If the distribution of variables is normal, t test was used to compare the average level of the incident dementia group and the no incident dementia group. Otherwise, the Mann-Whitney U test was used. Categorical variables were presented as numbers (percentages) and compared by the chi-square test. The dose-response relationship was flexibly modeled by the restricted cubic spline (RCS) with five knots to explore the potential nonlinear correlation between sunlight exposure and the risk of all-cause dementia . With the change points as a reference, univariate and multivariate Cox proportional hazard regression models were fitted to estimate hazard ratios (HRs) and 95% confidence intervals (CIs) for the sunlight exposure on dementia outcomes.
Series sensitivity analyses were conducted to test the robustness of our findings.

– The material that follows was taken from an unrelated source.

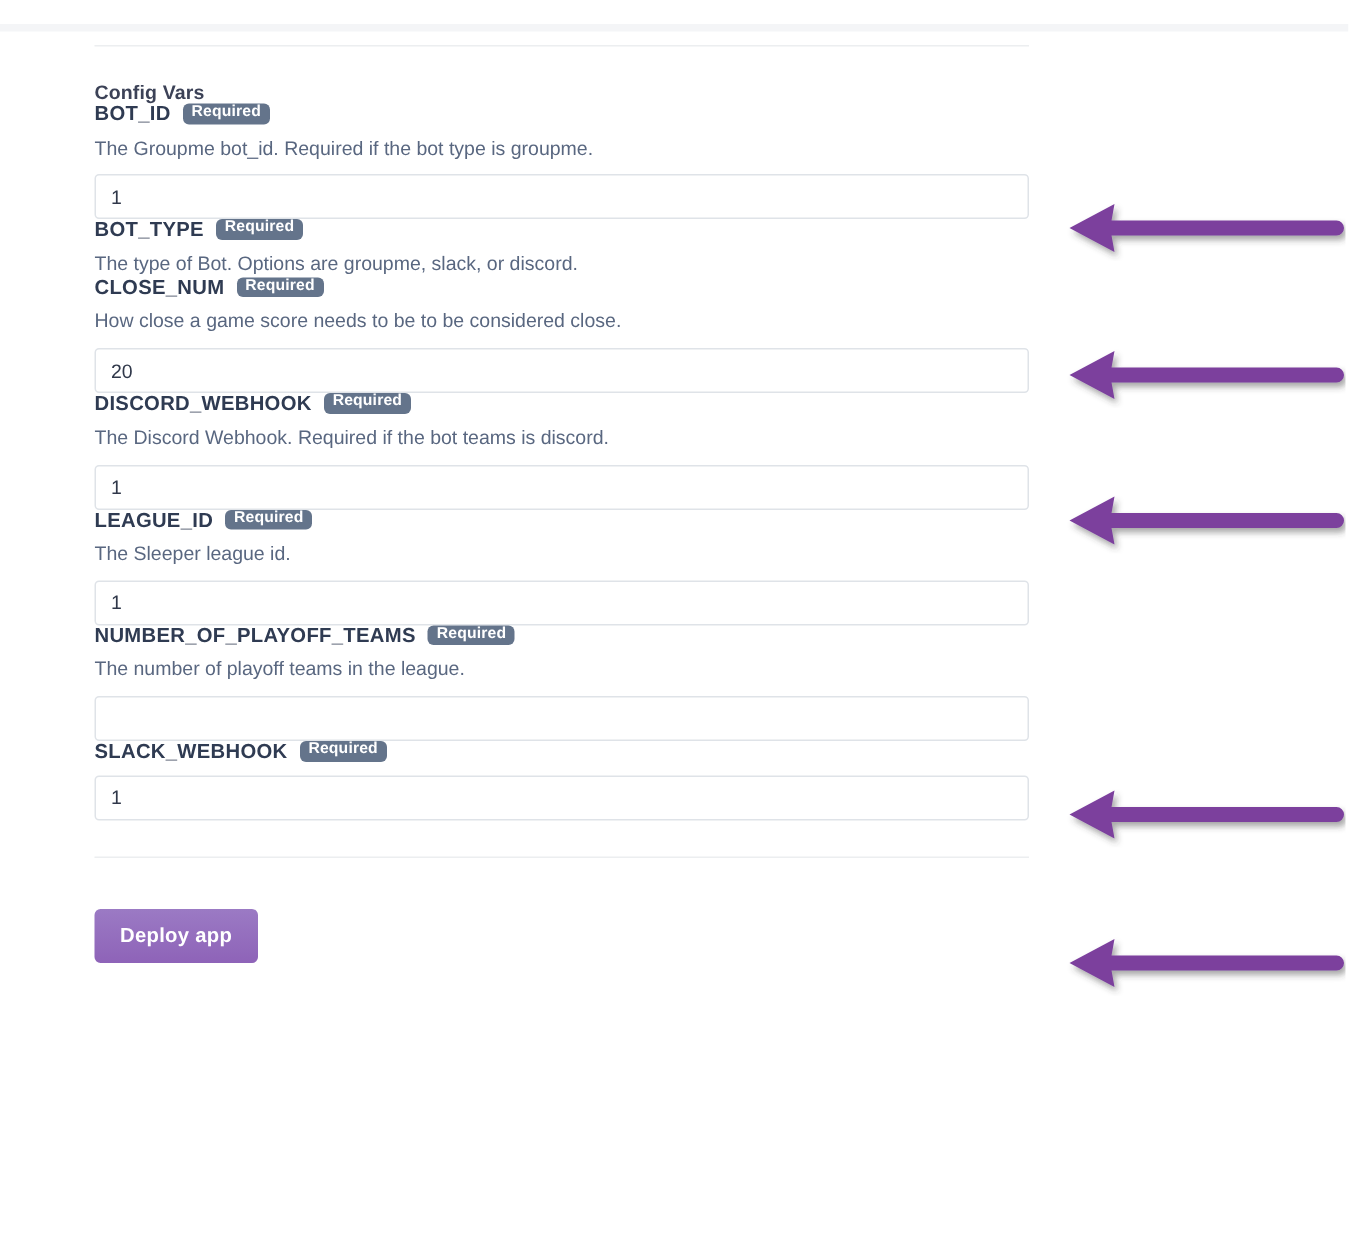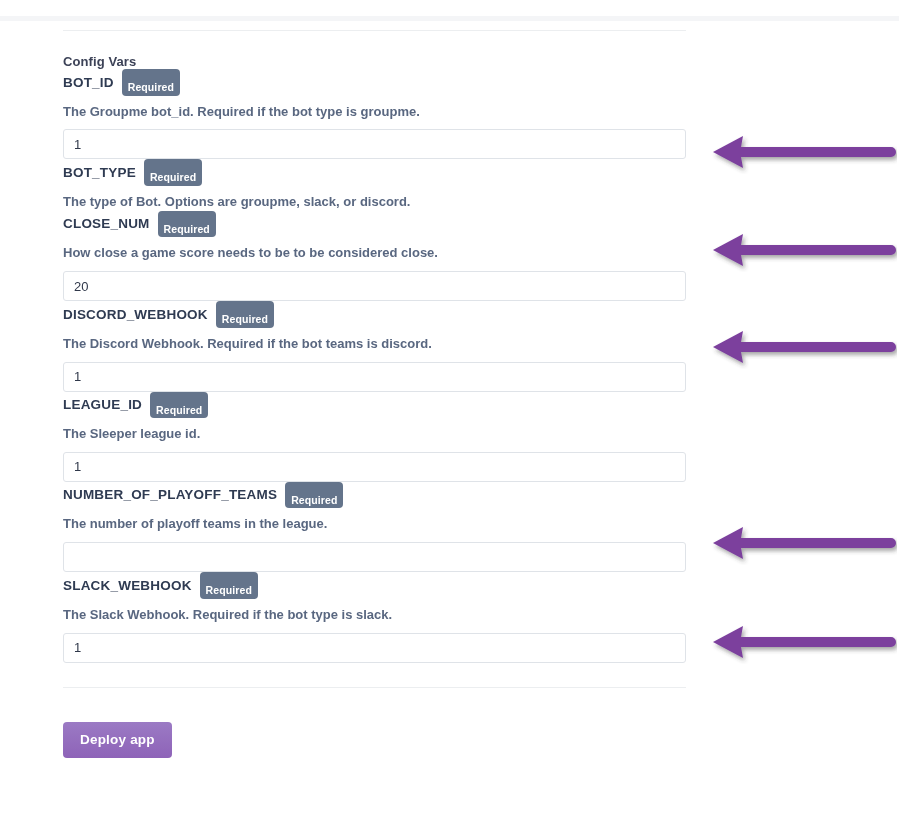"Required" .badge { padding: 13px 6px 3px 6px -> 0 6px 3px 6px }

First, we ran our survival models in white participants to check the potential role of skin color since most participants in this study are white. Second, we excluded the population with dementia events within the first 3 years and a further 10 years of follow-up to avoid potential reverse causation. To assess whether the association between time spent in outdoor light and risk of dementia differed across subpopulations, we examined potential effect modification by age at baseline (<60 and ≥60years old), age of dementia onset (early onset: <65 and late onset: ≥65 years old), and sex (male and female). Considering that limited light can lead to sleep disorders, we performed subgroup analysis according to sleep duration (<7 h, 7 h, and >7 h per night). We used the interaction between sunlight exposure time and each potential modifier to test the homogeneity across stratum-specific HRs.
Statistical analyses were completed using R 3.6.1 (R Foundation, Vienna, Austria). P values less than 0.05 were statistically significant.